The dishes thankfully weren't the outlandish creations one might expect from an a Mano graduate, but they were creative -- and delicious -- nonetheless. The sizes of the plates, on the other hand, were excessive. A bowl of Bahamian chowder was practically big enough to swim in. Don't drink with dinner or you might fall forward and drown in this tomato-based soup. It was filling, too: Chunks of red and green peppers, onions, bacon, and new potatoes stood out of the broth, propping up the garnish of puffy, buttery toast.
Between the two appetizer plates and the bowl of soup, we hardly had room -- on the table and in our stomachs -- for the pizza we ordered as an appetizer. We kept with the motif of new potatoes, this time trying them diced with grilled chicken, garlic, oregano, rosemary, and lemon. These ingredients topped a white pizza -- mozzarella cheese but no tomato sauce -- a bit too blandly, particularly after the spicy, intense flavors of the other appetizers.

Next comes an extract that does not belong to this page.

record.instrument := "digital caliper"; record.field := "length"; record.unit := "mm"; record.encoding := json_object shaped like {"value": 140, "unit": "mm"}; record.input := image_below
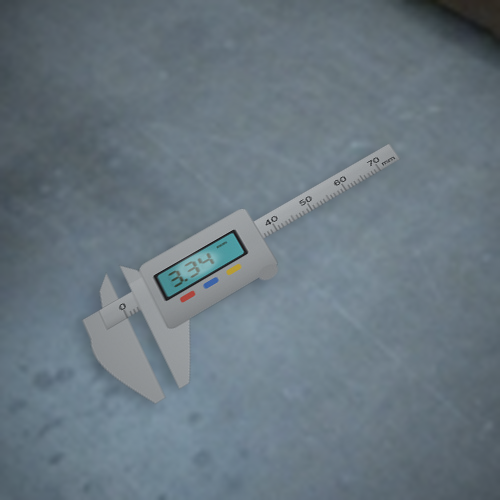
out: {"value": 3.34, "unit": "mm"}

Even the rosemary, an herb always pungent and sometimes overpowering, wasn't used enough.
Though we ventured to eat the pizza, we steered clear of the pasta, which sounded tasty but very rich. The dinner specialties, focusing on fresh fish and meats, were more to our liking. Crusted with pecans and pan-sauteed, the yellowtail snapper was as deceptively rich as any pasta's cream sauce. But we devoured it anyway, partly because the Frangelica reduction served under the fish was so unusual, almost like a sweet syrup. It was a lovely piece of work.
We also tried the dolphin, both blackened and grilled (fish can be requested either way). The seasoning on the blackened version was piquant, not too peppery; the grilled dolphin was simple and fine. One of the only dishes to court a Far Eastern influence, the fish was garnished with a scoop of Asian mango and papaya salsa, greens tossed in a mildly tangy Japanese vinaigrette, and fried rice noodles.
For lighter fare, a jerked shrimp cobb salad was a satisfying main course, though it didn't exactly overflow with shrimp. Only four medium-size grilled ones adorned the torn leaves of romaine. They were delightfully spicy, though, with a hint of sweet marinade. Black olives, egg, tomatoes, croutons, and a fan of avocado completed the bowl. An unrequested caesar-style dressing made this less like a cobb salad, however; the toppings were not chopped and arranged in groups over the lettuce. This was, in truth, more like an innovative caesar salad.
In retrospect, I find it hard to believe we ate dessert. As with the dinner plates, these preparations took their time, and with the same fantastic results. Most memorable was the apples and nuts "in prison," cinnamon-scented fruit enclosed in a pastry cage.
Owner Gus Boulis (there really is a Gus) is an expert on the joys of waterfront dining A he owned Martha's on the Intracoastal in Hollywood and Stan's in Fort Lauderdale. And as the originator and owner of approximately 230 of the Miami Subs chain, he's no stranger to Miamians. So don't be shy. To paraphrase the Miami Subs slogan, for great food, served...well, slowly, follow chef Scott Howard's example and head south one night this winter.